___ Supplied text ___

A concept drawing of a reconstructed Gondola Transit Center. that would be designed to be safer and lessen confusion.
City of Steamboat Springs/Courtesy photo

The Mountain Area Master Plan envisions numerous changes at the base of Steamboat Resort including plans for a modernized Gondola Transit Center.

The city planning department encouraged public input prior to City Council’s 6-1 vote to approve the plan on Tuesday, Nov. 1, and one of the lingering criticisms centers on a lack of designated skier drop-off and pickup areas.  

A short-term goal of the Mountain Area Master Plan is to reconstruct the Gondola Transit Center, which would reshape the parking area at the resort’s entrance into a roundabout with pull-offs for bus drops along the side of the road closest to the mountain.



The shuttle drop-off area would be moved across Mount Werner Circle just a bit south of Ski Town Wine and Spirits.

___

What is required: According to the passage on the Mountain Area Master Plan, by what vote did City Council approve the plan?

___ Data excerpts ___

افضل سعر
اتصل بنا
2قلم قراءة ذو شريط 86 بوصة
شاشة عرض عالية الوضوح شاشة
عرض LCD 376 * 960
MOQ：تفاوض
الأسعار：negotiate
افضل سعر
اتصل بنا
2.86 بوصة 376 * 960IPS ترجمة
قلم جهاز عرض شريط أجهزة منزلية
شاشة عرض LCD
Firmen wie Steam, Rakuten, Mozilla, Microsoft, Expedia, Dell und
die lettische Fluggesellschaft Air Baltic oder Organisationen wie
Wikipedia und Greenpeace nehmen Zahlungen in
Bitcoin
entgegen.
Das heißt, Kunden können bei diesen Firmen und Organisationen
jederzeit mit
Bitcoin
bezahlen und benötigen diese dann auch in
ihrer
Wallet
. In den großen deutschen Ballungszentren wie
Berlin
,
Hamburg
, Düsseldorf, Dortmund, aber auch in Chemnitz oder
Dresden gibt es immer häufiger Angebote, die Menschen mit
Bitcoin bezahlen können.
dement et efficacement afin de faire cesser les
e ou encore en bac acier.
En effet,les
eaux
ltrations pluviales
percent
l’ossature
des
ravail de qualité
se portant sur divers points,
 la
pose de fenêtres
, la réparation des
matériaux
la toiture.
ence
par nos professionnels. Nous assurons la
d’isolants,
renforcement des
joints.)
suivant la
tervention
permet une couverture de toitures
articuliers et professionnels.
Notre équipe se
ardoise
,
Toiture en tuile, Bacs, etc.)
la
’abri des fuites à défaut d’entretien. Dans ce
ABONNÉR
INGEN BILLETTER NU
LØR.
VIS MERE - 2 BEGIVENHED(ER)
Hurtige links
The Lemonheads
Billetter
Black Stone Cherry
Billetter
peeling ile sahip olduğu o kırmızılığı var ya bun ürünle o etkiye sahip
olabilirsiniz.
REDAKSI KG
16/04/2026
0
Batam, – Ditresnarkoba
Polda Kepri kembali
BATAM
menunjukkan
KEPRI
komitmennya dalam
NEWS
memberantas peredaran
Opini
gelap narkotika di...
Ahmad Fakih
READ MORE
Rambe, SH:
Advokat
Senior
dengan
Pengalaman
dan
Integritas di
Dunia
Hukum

___

Answer area: The plan was approved by a 6-1 vote.